The acquired business sells SSL security certificates to web site operators. Symantec hopes that it will be able to use this channel to sell its other security products, Pescatore said today. “We don’t think that will work,” he added.
The cost of SSL certificates is such that it is not a major purchasing decision, Pescatore argued, so leveraging the customer relationship will be difficult. “Selling copier paper doesn’t help you sell copiers,” he explained.
He added that both revenues and profit margins at Verisign’s SSL business have been shrinking of late. “Symantec is buying $400 million in annual revenue for $1.3 billion.”
After Symantec’s recent acquisition of PGP Corporation, an encryption provider that owns a small SSL certification business, Gartner had warned that investing in such a highly-commoditised business would be a distraction for the company. “Unfortunately, Symantec were seduced by the revenue,” Pescatore said today.
Symantec’s official justification for the deal is that it will help businesses and consumers use the Internet more securely.
“With the combined products and reach from Symantec and VeriSign, we are poised to drive the adoption of identity security as the means to provide simple and secure access to anything from anywhere, to prevent identity fraud and to make online experiences more user-friendly and hassle-free,” said president and CEO Enrique Salem in a statement.

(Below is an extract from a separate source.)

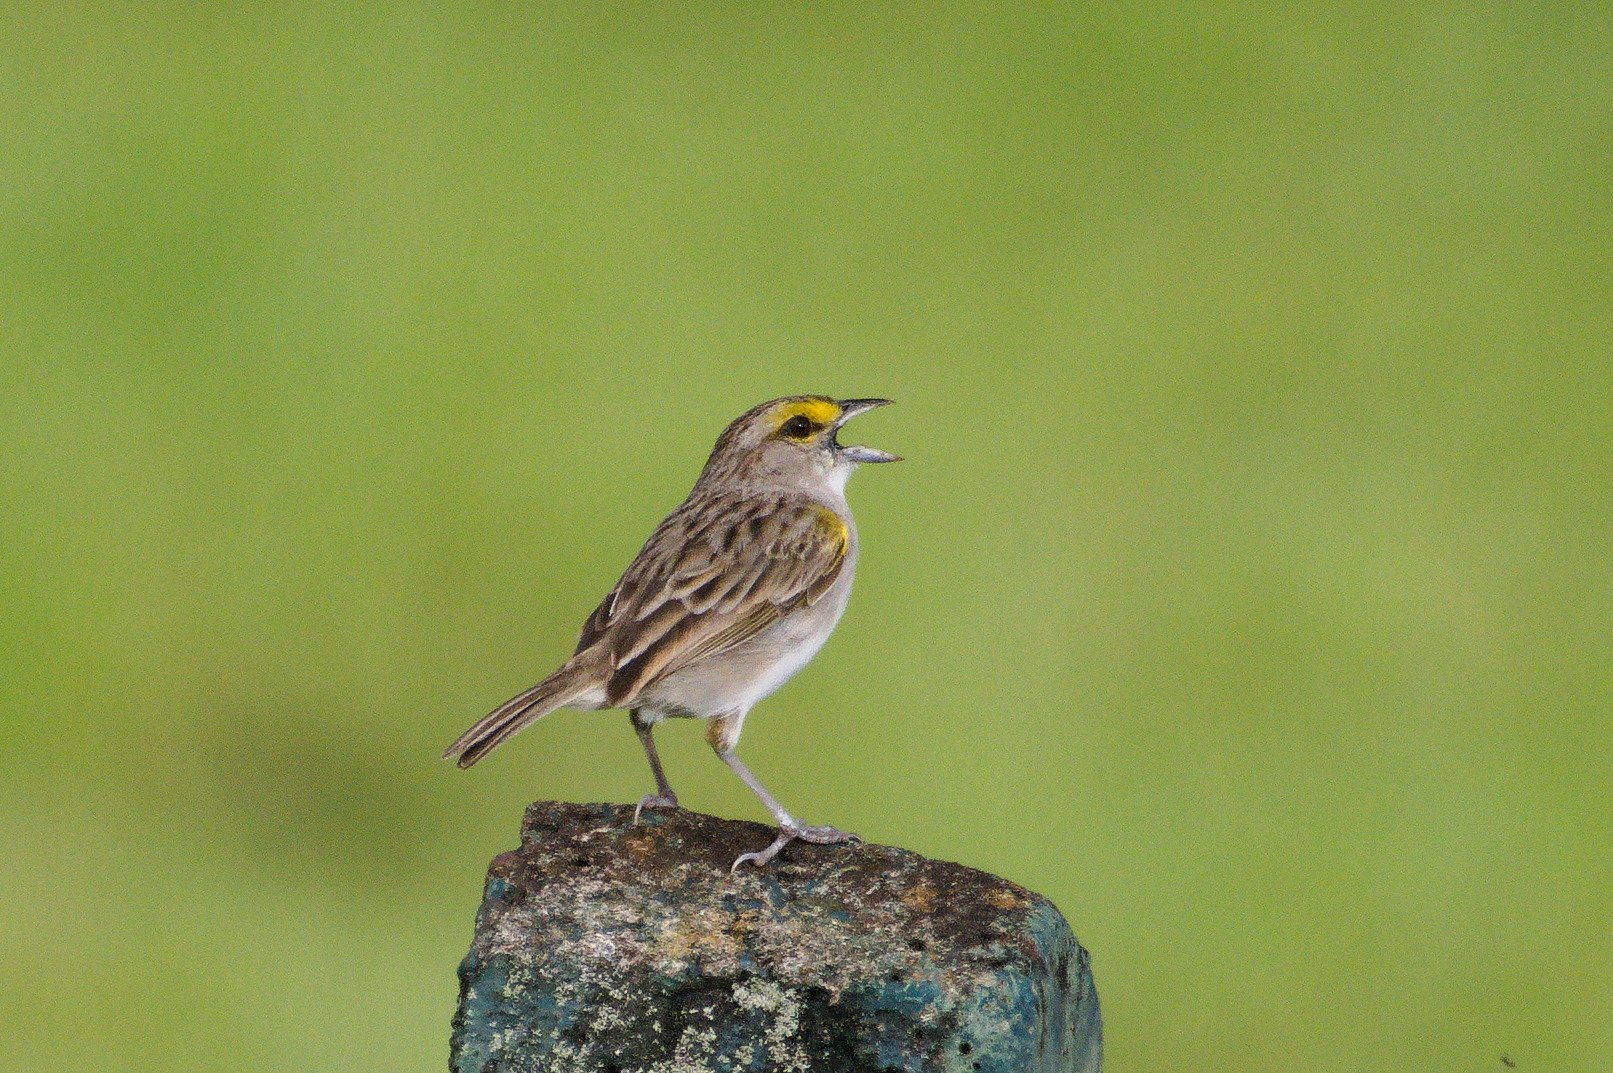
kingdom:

According to Pescatore, however, there is little scope for a meaningful integration of the two companies’ technology. “A security certificate is like a license plate on your car,” he said. “You screw it on but there’s no integration with the rest of the vehicle.”
Instead, he predicted that Verisign’s SSL business will operate under Symantec as though it were a separate company. This has been the pattern for many of the company’s previous acquisitions, he said, most notably its $13.5 billion merger with storage technology provider Veritas in 2004.
“The initial claims that [then-CEO] John Thomson made – that security and storage management were essentially the same thing – have proven totally false. But they operate [Veritas] as though it was separate business now, and they seem to be running it pretty well.”
Earlier this month, the company revealed that revenue for its 2010 financial year was $5.99 billion, down 3% from the previous year. Its net income for the year was $714 million compared to a $6.8 billion loss in 2009, caused by a negative reassessment of the worth of various acquisitions, including that of Veritas.